Testy samochodu autonomicznego
W Jaworznie przeprowadzono pierwsze w Polsce testy samochodu autonomicznego na drogach publicznych. Próby, podczas których inżynierowie zbierali bezcenne dane w zakresie działania algorytmów i zaawansowanych funkcji jazdy bez udziału kierowcy, odbywały się w zróżnicowanych warunkach drogowych pogodowych, a także po zmroku.
Auto bez kierowcy na polskich drogach
Za testy odpowiada zespół inżynierów Łukasiewicz - PIMOT pod kierownictwem dr. inż. Karola Zielonki. Jak informuje instytut, dane, które zostały zebrane podczas testów będą stanowić bazę do dalszej pracy nad rozwijanymi do tej pory systemami. Na publicznych drogach w Jaworznie udało się zweryfikować działania algorytmów odpowiedzialnych za sterowanie systemami pojazdu zautomatyzowanego, m.in. za skręcanie, przyspieszanie i hamowanie. Inżynierowie sprawdzali również, jak system radzi sobie z mapowaniem terenu i identyfikowaniem przeszkód. Zgromadzone doświadczenie pozwoli na budowanie unikalnej wiedzy w zakresie autonomicznej mobilności.

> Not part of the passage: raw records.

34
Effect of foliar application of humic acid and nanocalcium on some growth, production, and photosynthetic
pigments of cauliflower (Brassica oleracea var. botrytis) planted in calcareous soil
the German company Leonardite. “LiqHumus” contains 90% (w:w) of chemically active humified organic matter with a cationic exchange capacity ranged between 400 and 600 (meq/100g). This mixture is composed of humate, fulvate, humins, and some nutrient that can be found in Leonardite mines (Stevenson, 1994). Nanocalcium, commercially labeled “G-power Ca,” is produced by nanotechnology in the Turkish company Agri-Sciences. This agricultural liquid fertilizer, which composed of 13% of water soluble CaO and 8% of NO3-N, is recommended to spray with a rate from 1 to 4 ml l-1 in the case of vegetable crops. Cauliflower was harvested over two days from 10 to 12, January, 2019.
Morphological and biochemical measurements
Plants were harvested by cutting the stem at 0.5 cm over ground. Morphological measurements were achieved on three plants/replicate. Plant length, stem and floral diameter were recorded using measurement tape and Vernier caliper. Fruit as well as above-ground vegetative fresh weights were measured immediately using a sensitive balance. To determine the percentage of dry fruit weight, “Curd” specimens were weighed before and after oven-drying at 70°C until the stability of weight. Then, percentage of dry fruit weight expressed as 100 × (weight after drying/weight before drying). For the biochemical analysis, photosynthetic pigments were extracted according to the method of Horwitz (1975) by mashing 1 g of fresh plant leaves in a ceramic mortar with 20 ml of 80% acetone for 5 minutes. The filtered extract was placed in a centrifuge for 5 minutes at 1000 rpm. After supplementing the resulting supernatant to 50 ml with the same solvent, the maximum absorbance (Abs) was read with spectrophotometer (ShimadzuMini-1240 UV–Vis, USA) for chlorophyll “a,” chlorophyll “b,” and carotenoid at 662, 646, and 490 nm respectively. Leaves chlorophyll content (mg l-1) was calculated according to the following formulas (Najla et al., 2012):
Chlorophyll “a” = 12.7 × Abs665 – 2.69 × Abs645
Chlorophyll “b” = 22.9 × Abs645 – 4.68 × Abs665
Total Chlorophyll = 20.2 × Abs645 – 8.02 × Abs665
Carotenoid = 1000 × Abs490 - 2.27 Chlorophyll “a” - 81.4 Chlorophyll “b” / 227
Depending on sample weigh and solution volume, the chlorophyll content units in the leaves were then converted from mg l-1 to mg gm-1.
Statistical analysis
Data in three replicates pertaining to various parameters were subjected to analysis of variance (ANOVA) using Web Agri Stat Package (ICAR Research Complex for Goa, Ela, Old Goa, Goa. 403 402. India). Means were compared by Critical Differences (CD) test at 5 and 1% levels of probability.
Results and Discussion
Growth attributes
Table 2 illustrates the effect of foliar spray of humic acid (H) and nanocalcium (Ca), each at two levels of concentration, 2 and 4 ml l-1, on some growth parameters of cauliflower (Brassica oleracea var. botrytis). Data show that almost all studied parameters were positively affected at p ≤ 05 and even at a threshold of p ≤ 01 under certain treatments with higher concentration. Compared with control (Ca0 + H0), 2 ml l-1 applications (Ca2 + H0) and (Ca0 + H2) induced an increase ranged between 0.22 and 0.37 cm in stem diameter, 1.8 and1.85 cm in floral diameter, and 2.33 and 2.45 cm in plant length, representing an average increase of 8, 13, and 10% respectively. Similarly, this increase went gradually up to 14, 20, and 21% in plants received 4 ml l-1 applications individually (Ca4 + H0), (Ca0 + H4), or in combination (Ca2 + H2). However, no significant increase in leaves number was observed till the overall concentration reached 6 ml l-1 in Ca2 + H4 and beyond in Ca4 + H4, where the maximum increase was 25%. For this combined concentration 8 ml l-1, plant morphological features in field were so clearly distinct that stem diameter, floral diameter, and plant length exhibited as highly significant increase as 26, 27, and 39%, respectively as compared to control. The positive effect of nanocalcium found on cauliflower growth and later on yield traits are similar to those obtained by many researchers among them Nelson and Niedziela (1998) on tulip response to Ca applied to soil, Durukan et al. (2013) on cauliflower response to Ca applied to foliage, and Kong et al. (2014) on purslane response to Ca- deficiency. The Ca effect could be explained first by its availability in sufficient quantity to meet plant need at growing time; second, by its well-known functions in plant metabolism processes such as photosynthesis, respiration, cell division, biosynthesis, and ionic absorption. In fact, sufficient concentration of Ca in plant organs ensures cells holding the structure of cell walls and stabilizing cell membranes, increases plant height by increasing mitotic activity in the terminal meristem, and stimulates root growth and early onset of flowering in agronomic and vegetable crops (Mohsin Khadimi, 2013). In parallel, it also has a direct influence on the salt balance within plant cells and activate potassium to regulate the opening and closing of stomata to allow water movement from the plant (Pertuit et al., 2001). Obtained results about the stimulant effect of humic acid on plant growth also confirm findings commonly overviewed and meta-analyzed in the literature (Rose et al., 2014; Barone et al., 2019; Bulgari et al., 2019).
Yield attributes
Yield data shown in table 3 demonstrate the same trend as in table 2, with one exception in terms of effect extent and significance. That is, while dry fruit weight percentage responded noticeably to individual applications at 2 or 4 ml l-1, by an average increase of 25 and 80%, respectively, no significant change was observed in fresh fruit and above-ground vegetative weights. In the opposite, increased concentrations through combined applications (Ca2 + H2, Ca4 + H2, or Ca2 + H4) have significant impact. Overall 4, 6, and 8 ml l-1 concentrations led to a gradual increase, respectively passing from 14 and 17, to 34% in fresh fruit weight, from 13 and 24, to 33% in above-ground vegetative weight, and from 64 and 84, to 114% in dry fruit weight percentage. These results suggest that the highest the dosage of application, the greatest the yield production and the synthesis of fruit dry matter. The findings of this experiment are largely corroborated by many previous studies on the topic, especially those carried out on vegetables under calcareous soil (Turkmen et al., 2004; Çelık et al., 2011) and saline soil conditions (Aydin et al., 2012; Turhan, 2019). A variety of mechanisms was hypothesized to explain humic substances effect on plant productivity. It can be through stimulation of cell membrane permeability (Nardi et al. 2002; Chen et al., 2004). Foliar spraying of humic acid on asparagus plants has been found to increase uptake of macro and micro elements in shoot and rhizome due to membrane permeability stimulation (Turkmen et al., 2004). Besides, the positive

Testy w Jaworznie - autonomiczne auto na drodze publicznej
Lokalizacja testów nie była przypadkowa - w Jaworznie już od pewnego czasu prowadzone są próby drogowe związane z rozwojem systemów zautomatyzowanej jazdy, choć, jak przyznaje Paweł Silbert, Prezydent Miasta Jaworzno, testów tak zaawansowanego układu jeszcze na polskich drogach publicznych nie było: To dla nas niezwykłe doświadczenie i wyróżnienie, że takie instytucje wybierają na swoje badania właśnie Jaworzno. Tego typu rozwiązania to kolejny krok ku przyszłości - dodał.
Testy były nadzorowane przez odpowiednie służby, w tym drogówkę z Jaworzna. Policjanci sprawdzali i opiniowali infrastrukturę terenu oraz zadbali o bezpieczeństwo podczas testów. Mundurowi przed rozpoczęciem prac badawczych weryfikowali wskazany odcinek drogi pod kątem jej jakości i właściwości. Za kierownicą "samojeżdżącego" auta przez cały czas siedział również kierowca, zdolny przejąć kontrolę nad pojazdem.
Testy samochodów autonomicznych
W Polsce m.in. w województwie śląskim, nad systemami automatyzującymi jazdę pracuje wielu dużych – o zasięgu międzynarodowym – producentów kompletnych systemów oraz firmy rozwijające oprogramowanie, a także wiele start upów. To powoduje potrzebę budowania krajowych kompetencji w obszarze testowania systemów ADAS (Advanced Driver Assistance Systems), algorytmów sterujących, poszczególnych komponentów jak i kompletnych pojazdów zautomatyzowanych, a w konsekwencji prowadzenia badań homologacyjnych dopuszczających te pojazdy do ruchu - powiedział dr inż. Karol Zielonka.
Testy samochodów poruszających się autonomicznie są prowadzone na całym świecie, ale w niektórych miasta, takie pojazdu dopuszczone są do ruchu. To m.in. jeżdżące bez kierowcy taksówki w San Francisco, które od 2023 roku wożą pasażerów samodzielnie - nadzorowane przez operatora, który nie znajduje się w pojeździe. Zaawansowana technologia to jedno, a umożliwiająca jej praktyczne zastosowania legislacja - drugie. To właśnie dlatego dopuszczenie autonomicznych pojazdów do ruchu stanowi ogromne wyzwanie i wymaga zebrania i odpowiedniego opracowania ogromnych ilości danych.